> [Material shown]
□ □ □ □ □

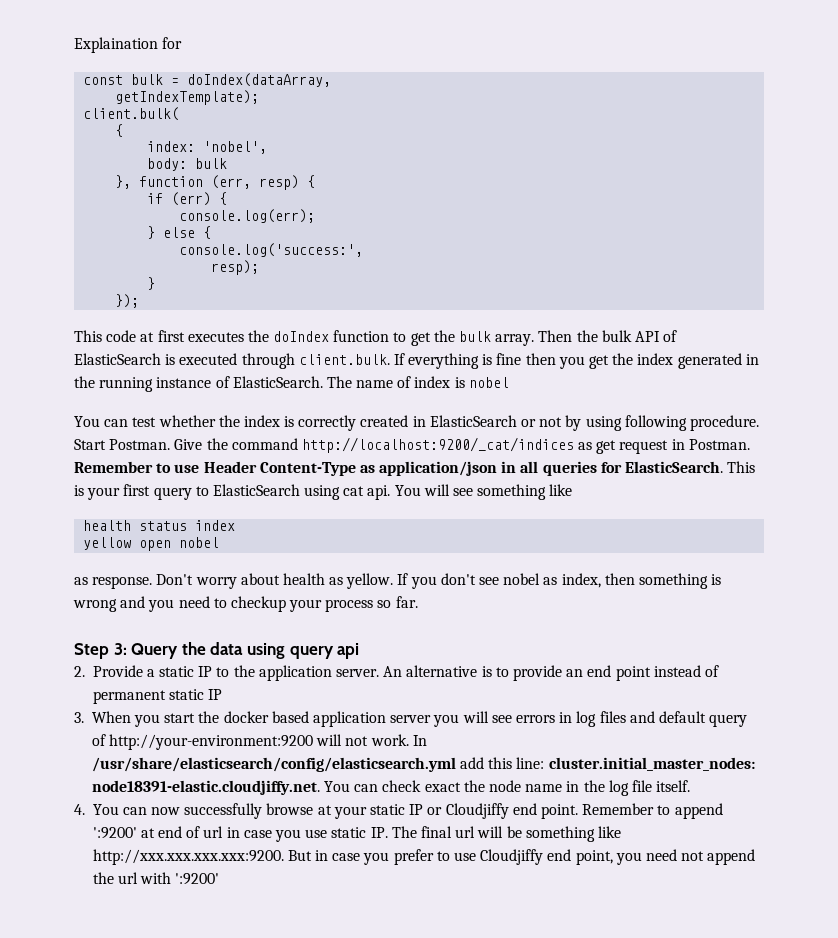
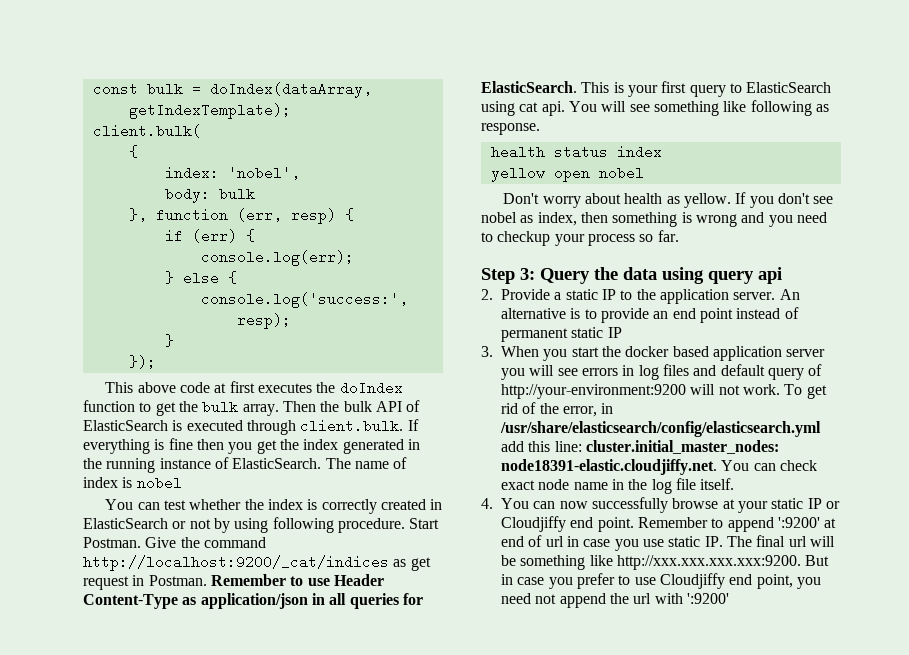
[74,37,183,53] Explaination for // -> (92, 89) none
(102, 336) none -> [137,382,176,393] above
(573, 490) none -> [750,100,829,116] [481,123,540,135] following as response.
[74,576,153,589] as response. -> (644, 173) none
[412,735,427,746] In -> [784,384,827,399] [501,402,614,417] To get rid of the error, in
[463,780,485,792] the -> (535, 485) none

□ □ □ □ □

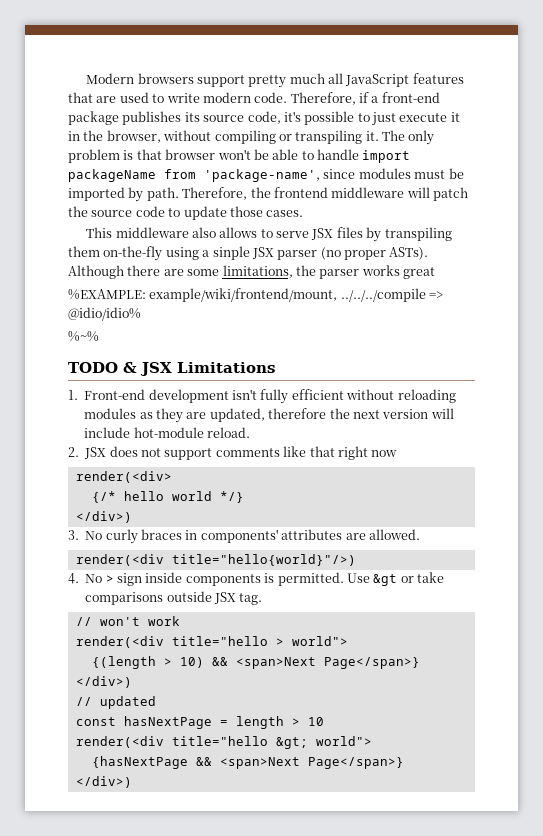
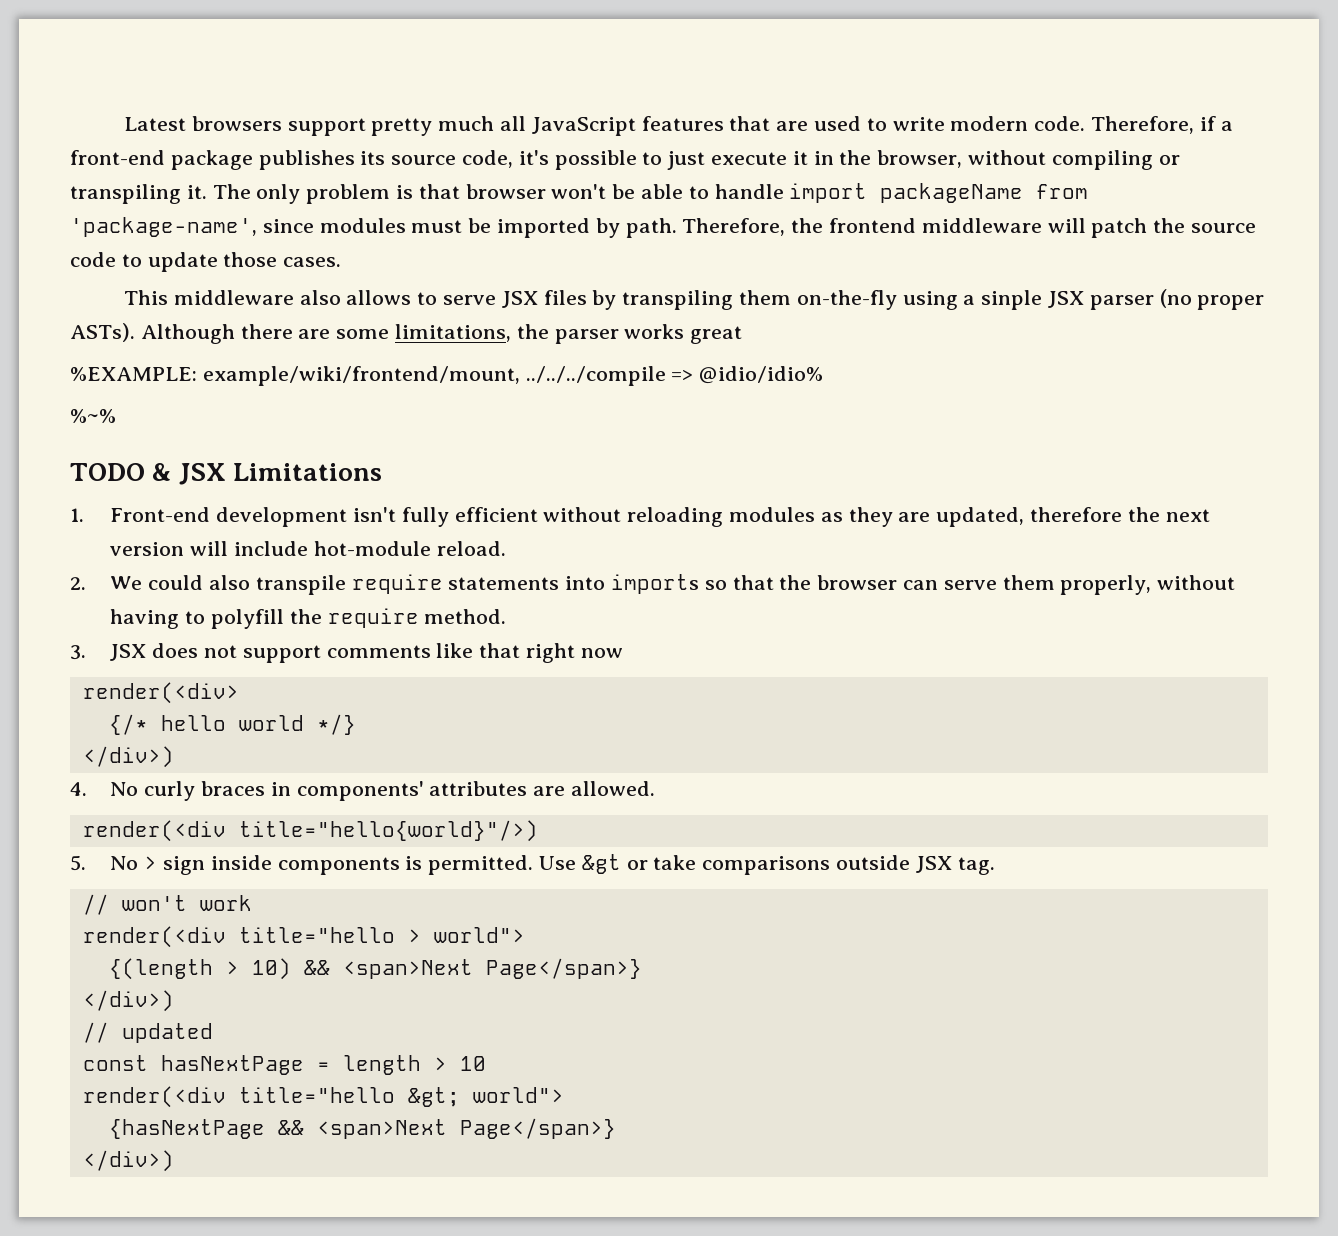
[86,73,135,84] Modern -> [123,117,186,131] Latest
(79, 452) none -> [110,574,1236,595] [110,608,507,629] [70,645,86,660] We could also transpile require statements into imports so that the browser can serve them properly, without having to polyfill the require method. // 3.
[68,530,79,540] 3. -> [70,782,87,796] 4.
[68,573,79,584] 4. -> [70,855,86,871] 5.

□ □ □ □ □

> [Activity] Please give back exactly the lines of the listing above that run from the one containing "[74,37,183,53] Explaination for" through the one containing "[463,780,485,792] the -> (535, 485) none", and only those.

> [Your solution]
[74,37,183,53] Explaination for // -> (92, 89) none
(102, 336) none -> [137,382,176,393] above
(573, 490) none -> [750,100,829,116] [481,123,540,135] following as response.
[74,576,153,589] as response. -> (644, 173) none
[412,735,427,746] In -> [784,384,827,399] [501,402,614,417] To get rid of the error, in
[463,780,485,792] the -> (535, 485) none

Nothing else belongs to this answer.